Weiter wurden Untersuchungen an Ovarien und Hoden der Gämsen durchgeführt, um die soziale Reife bzw. die Seniorenabgrenzung zu bestätigen.
Ab 1970 dokumentierte der junge Schweizer Wildbiologe Peter Meile das Sozialverhalten des Gamswildes im Jahreslauf in allen Altersklassen und in beiden Geschlechtern.
Resultat dieser Verhaltensstudien ist ein Modell, das die soziale Organisation von Gamspopulationen beschreibt und erkennen lässt, welche Rollen ein Tier im Verlaufe seines Lebens wahrnimmt und welche Bedeutung einer Geiß oder einem Bock in einem bestimmten Alter für die Population zukommt. Das Modell wurde in einer Tafel festgehalten, bis heute wurden diese Ergebnisse aus allen Teilen der Alpen weitgehend bestätigt. Die Tragfähigkeit der Lebensräume wurde durch die Aufnahme der Vegetation und in der Folge durch eine exakte Kartierung, in die auch die Abschüsse bzw. Abgänge und weitere Parameter eingearbeitet wurden, ermittelt.
Gamshege im Bächental
Ich selbst betreute ein Revier (2.250 ha) des Forschungsprojektes im Bächental 35 Jahre lang, bin Hegemeister des Hegebezirkes Bächental und berichte über meine Erfahrungen der Gamwildbewirtschaftung in diesem Gebiet.

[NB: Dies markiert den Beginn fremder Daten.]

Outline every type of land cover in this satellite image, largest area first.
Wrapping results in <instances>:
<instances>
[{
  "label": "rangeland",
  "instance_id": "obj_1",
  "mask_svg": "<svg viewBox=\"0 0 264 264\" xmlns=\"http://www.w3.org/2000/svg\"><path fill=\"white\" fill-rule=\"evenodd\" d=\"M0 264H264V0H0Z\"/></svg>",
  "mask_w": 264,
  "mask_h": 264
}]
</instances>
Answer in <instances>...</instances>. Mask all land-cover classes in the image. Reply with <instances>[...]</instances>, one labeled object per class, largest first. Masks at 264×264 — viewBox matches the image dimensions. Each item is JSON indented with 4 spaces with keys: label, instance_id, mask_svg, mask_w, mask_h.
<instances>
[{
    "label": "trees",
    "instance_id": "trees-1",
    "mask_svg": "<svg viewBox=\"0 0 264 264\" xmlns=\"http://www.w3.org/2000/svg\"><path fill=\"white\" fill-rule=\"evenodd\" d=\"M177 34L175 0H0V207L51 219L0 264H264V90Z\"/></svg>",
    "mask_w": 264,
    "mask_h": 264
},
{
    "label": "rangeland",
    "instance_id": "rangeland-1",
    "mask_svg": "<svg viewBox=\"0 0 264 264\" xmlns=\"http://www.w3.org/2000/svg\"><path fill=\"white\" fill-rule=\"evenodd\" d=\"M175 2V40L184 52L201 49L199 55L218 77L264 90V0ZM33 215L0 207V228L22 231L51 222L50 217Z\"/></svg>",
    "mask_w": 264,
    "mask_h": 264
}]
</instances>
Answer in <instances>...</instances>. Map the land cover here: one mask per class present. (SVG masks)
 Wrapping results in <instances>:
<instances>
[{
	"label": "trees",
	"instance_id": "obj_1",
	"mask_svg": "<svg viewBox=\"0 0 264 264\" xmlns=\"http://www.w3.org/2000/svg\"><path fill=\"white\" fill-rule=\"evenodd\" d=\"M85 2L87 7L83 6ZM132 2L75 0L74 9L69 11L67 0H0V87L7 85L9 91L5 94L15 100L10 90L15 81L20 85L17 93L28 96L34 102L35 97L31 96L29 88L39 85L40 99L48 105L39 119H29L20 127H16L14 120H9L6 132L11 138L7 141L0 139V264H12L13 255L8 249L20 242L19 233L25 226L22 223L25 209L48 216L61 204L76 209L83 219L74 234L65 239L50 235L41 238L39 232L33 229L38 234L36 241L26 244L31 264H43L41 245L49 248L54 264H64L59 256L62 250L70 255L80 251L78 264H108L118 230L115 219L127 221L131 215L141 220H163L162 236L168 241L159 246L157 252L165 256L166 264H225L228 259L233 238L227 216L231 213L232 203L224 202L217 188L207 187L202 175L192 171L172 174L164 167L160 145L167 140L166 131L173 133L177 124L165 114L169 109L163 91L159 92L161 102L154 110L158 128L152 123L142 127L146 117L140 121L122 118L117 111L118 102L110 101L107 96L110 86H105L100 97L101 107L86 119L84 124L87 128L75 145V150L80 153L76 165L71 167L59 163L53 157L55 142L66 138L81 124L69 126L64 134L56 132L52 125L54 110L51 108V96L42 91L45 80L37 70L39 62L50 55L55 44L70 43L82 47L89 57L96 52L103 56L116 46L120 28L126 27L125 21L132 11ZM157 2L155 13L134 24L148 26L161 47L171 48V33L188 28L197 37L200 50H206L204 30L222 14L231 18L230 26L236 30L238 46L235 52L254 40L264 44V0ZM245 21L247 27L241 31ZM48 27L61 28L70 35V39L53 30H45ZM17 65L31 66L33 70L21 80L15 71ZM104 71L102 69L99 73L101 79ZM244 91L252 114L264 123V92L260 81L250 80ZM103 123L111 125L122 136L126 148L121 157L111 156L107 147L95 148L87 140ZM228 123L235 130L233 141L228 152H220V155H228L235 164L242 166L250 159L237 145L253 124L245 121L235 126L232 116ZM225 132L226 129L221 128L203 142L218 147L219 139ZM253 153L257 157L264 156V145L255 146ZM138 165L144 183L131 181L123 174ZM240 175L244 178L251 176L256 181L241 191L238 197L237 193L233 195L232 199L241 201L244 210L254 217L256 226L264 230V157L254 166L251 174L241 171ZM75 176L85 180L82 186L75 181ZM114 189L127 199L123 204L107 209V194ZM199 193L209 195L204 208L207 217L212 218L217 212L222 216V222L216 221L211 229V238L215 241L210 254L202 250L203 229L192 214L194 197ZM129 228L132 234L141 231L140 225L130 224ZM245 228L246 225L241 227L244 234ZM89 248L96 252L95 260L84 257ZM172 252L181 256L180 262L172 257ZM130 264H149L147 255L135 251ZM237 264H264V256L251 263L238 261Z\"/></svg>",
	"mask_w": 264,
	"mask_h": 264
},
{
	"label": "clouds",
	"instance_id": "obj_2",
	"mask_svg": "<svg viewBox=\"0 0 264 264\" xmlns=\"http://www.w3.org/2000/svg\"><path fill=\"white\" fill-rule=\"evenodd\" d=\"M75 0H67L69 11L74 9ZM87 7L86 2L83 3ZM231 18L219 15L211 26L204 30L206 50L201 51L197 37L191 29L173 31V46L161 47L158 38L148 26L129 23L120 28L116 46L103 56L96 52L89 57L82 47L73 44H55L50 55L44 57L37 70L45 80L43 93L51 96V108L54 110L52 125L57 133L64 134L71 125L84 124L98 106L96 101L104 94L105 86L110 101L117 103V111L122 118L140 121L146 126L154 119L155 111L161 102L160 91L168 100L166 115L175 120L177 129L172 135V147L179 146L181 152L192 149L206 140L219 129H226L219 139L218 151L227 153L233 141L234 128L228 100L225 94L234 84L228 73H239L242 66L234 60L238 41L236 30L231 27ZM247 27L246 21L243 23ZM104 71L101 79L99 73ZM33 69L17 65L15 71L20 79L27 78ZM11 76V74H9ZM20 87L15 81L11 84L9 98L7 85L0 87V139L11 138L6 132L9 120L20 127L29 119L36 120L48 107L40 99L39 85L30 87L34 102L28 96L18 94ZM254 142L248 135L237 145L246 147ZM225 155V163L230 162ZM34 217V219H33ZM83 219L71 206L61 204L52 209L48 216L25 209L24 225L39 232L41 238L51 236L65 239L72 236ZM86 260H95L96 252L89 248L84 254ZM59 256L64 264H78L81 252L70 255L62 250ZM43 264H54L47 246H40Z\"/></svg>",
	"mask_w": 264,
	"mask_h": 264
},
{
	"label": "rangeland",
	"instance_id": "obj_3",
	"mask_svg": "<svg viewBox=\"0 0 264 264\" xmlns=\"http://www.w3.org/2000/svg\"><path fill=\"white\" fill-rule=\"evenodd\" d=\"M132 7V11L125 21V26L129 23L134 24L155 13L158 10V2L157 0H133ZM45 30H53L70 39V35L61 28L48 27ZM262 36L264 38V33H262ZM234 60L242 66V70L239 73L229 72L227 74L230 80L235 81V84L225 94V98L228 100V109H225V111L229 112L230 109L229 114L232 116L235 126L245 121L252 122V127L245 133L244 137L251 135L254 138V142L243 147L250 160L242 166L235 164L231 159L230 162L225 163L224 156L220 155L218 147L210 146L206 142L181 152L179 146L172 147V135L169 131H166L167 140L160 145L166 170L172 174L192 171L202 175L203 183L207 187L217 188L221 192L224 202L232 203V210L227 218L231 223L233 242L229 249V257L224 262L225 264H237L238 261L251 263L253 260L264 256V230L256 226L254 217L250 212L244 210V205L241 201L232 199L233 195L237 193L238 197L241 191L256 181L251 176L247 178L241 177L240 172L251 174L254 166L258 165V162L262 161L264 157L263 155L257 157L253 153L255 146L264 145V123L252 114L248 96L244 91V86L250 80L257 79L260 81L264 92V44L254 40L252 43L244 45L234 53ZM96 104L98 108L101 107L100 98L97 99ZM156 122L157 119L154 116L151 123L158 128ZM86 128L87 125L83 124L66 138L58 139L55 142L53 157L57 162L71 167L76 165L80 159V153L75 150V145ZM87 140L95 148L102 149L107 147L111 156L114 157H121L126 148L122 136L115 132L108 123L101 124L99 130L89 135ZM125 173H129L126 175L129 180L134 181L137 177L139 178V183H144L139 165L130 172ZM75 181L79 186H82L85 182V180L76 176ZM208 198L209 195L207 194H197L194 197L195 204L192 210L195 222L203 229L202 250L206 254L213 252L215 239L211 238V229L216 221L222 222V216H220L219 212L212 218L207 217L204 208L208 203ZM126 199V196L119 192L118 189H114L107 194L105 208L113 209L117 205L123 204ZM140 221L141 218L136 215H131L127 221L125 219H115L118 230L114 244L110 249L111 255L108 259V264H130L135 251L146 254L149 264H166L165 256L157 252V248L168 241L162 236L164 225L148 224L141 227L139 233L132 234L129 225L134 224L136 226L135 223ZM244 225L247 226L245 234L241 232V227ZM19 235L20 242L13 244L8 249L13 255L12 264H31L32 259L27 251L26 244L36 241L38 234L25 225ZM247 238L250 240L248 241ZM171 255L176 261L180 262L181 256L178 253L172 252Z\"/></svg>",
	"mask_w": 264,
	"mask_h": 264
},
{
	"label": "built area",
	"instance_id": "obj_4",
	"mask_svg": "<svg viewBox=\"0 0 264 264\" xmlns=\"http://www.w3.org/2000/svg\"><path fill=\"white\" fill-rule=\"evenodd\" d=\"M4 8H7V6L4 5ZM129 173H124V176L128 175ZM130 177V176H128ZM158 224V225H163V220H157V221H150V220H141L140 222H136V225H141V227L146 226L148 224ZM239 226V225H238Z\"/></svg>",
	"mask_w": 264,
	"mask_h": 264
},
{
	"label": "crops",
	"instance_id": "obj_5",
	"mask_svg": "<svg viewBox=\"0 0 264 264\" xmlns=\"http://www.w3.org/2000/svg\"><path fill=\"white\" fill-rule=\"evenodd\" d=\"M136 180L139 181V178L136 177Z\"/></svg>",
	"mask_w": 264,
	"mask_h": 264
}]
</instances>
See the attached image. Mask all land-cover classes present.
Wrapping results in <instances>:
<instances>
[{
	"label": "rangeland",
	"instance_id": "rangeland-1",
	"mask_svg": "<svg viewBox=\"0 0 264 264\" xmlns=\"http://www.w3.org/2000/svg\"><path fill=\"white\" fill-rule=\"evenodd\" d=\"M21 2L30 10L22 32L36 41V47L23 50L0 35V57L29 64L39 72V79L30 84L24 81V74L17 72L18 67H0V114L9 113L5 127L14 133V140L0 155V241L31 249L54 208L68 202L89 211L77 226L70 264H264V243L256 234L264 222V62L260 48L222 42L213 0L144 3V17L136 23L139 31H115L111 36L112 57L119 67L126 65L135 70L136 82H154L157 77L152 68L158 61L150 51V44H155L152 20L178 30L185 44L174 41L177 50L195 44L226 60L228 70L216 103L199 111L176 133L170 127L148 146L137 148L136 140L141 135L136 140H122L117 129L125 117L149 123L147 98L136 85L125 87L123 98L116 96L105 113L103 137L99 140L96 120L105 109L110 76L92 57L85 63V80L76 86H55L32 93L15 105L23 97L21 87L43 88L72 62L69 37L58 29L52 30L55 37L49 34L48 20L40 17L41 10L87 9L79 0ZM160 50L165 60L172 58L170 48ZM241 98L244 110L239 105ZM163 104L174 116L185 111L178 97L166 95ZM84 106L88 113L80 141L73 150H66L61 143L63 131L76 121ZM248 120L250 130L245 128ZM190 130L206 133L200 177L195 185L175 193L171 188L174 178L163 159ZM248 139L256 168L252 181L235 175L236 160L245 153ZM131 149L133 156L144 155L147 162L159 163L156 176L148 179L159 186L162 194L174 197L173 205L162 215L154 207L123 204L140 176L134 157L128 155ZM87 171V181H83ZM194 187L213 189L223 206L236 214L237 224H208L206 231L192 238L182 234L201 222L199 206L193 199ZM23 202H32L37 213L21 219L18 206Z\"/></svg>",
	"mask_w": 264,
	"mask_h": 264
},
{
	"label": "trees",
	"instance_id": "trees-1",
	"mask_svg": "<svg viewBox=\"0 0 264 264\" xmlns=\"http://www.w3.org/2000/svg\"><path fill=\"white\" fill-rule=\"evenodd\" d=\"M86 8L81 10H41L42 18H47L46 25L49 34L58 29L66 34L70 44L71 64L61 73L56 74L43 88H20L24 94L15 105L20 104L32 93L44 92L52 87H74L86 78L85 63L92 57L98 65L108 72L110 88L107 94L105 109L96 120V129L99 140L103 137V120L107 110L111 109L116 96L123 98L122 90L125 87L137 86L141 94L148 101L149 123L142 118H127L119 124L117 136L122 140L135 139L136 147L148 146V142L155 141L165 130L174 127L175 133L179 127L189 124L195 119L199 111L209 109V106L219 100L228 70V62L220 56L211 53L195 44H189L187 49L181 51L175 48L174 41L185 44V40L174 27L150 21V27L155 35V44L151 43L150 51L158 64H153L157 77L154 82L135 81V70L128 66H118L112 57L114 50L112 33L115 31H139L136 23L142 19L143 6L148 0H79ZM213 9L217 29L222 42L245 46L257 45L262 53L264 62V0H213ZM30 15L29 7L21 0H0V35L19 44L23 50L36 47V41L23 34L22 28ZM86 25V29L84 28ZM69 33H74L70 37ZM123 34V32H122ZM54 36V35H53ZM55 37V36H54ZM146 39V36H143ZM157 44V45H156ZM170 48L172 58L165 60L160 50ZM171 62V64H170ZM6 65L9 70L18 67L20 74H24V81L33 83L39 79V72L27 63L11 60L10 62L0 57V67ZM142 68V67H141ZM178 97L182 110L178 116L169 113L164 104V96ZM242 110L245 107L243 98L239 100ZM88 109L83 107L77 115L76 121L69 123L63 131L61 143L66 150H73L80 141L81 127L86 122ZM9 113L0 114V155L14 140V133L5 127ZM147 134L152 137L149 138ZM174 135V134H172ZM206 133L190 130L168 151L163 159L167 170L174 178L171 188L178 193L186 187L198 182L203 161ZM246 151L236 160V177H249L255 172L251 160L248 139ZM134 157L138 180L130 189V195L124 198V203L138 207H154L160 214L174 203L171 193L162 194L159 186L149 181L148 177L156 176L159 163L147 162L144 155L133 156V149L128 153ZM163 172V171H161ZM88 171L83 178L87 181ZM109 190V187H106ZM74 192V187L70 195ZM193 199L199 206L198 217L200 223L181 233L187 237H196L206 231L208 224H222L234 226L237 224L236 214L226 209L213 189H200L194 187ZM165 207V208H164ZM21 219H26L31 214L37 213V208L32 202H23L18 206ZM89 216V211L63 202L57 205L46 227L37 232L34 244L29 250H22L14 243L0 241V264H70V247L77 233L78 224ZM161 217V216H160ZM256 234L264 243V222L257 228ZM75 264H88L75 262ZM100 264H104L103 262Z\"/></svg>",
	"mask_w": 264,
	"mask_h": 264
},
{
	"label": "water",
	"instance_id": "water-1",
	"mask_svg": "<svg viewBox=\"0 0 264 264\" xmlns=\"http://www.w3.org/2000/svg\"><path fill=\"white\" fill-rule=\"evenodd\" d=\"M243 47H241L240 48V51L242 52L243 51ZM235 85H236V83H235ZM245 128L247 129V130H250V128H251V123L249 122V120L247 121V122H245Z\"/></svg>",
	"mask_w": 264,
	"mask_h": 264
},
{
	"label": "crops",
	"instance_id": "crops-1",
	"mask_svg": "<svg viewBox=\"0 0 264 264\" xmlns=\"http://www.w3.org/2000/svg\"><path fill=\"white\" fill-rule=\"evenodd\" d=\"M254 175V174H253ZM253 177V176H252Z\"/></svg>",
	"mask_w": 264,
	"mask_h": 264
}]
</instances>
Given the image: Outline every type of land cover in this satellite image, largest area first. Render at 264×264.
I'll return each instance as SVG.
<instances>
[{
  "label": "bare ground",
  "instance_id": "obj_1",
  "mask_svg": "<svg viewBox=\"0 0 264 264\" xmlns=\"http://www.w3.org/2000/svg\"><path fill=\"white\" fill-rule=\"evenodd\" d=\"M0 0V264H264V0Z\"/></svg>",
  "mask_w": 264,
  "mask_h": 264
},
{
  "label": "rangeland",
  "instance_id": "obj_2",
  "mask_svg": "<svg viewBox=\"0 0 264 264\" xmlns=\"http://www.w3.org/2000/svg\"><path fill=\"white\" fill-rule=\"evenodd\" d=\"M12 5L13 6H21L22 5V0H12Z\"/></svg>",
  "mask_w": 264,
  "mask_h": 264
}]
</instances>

Die Gamszählungen, die alle drei Jahre (aber besser jedes Jahr!) durchgeführt werden, sind für die jährliche Abschussplanung sowohl für das Hegegebiet als auch für das einzelne Revier unerlässlich! Gezählt werden immer dieselben Gebiete von einer revierkundigen und einer revierfremden Person, wobei zumindest einer der beiden Gamswild nach Alter und Geschlecht ansprechen können muss. Der mehrjährige Vergleich dieser Ergebnisse lässt den Trend der Populationsentwicklung erkennen.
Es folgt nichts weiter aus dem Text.